**EXERCISE DIRECTIONS**
Please reproduce the entries below exactly, leaving the pictures out.

**THE DATA**

────────────────────

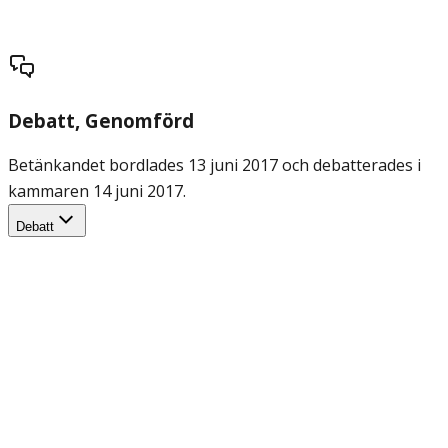
Debatt
, Genomförd
Betänkandet bordlades 13 juni 2017 och debatterades i
kammaren 14 juni 2017.
Debatt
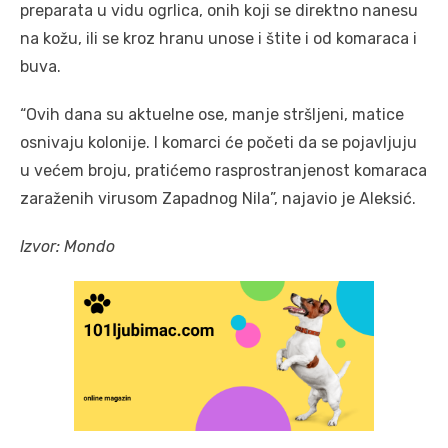
preparata u vidu ogrlica, onih koji se direktno nanesu
na kožu, ili se kroz hranu unose i štite i od komaraca i
buva.
“Ovih dana su aktuelne ose, manje stršljeni, matice
osnivaju kolonije. I komarci će početi da se pojavljuju
u većem broju, pratićemo rasprostranjenost komaraca
zaraženih virusom Zapadnog Nila”, najavio je Aleksić.
Izvor: Mondo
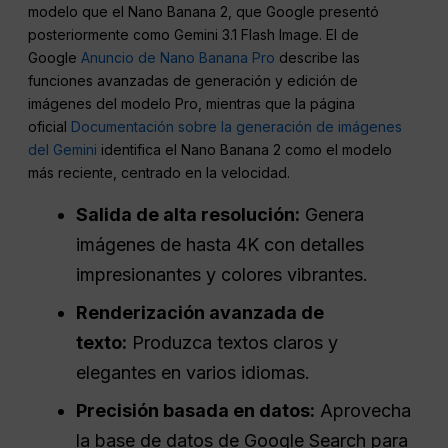
modelo que el Nano Banana 2, que Google presentó
posteriormente como Gemini 3.1 Flash Image. El de
Google
Anuncio de Nano Banana Pro
describe las
funciones avanzadas de generación y edición de
imágenes del modelo Pro, mientras que la página
oficial
Documentación sobre la generación de imágenes
del Gemini
identifica el Nano Banana 2 como el modelo
más reciente, centrado en la velocidad.
Salida de alta resolución:
Genera
imágenes de hasta 4K con detalles
impresionantes y colores vibrantes.
Renderización avanzada de
texto:
Produzca textos claros y
elegantes en varios idiomas.
Precisión basada en datos:
Aprovecha
la base de datos de Google Search para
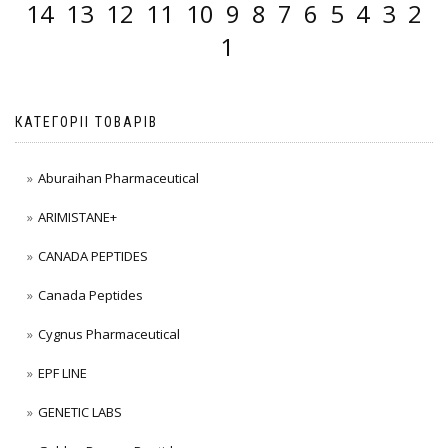
14
13
12
11
10
9
8
7
6
5
4
3
2
1
КАТЕГОРІІ ТОВАРІВ
Aburaihan Pharmaceutical
ARIMISTANE+
CANADA PEPTIDES
Canada Peptides
Cygnus Pharmaceutical
EPF LINE
GENETIC LABS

────────────────────

**ANSWER FOR THIS EXERCISE**
Debatt
, Genomförd
Betänkandet bordlades 13 juni 2017 och debatterades i
kammaren 14 juni 2017.
Debatt
preparata u vidu ogrlica, onih koji se direktno nanesu
na kožu, ili se kroz hranu unose i štite i od komaraca i
buva.
“Ovih dana su aktuelne ose, manje stršljeni, matice
osnivaju kolonije. I komarci će početi da se pojavljuju
u većem broju, pratićemo rasprostranjenost komaraca
zaraženih virusom Zapadnog Nila”, najavio je Aleksić.
Izvor: Mondo
modelo que el Nano Banana 2, que Google presentó
posteriormente como Gemini 3.1 Flash Image. El de
Google
Anuncio de Nano Banana Pro
describe las
funciones avanzadas de generación y edición de
imágenes del modelo Pro, mientras que la página
oficial
Documentación sobre la generación de imágenes
del Gemini
identifica el Nano Banana 2 como el modelo
más reciente, centrado en la velocidad.
Salida de alta resolución:
Genera
imágenes de hasta 4K con detalles
impresionantes y colores vibrantes.
Renderización avanzada de
texto:
Produzca textos claros y
elegantes en varios idiomas.
Precisión basada en datos:
Aprovecha
la base de datos de Google Search para
14
13
12
11
10
9
8
7
6
5
4
3
2
1
КАТЕГОРІІ ТОВАРІВ
Aburaihan Pharmaceutical
ARIMISTANE+
CANADA PEPTIDES
Canada Peptides
Cygnus Pharmaceutical
EPF LINE
GENETIC LABS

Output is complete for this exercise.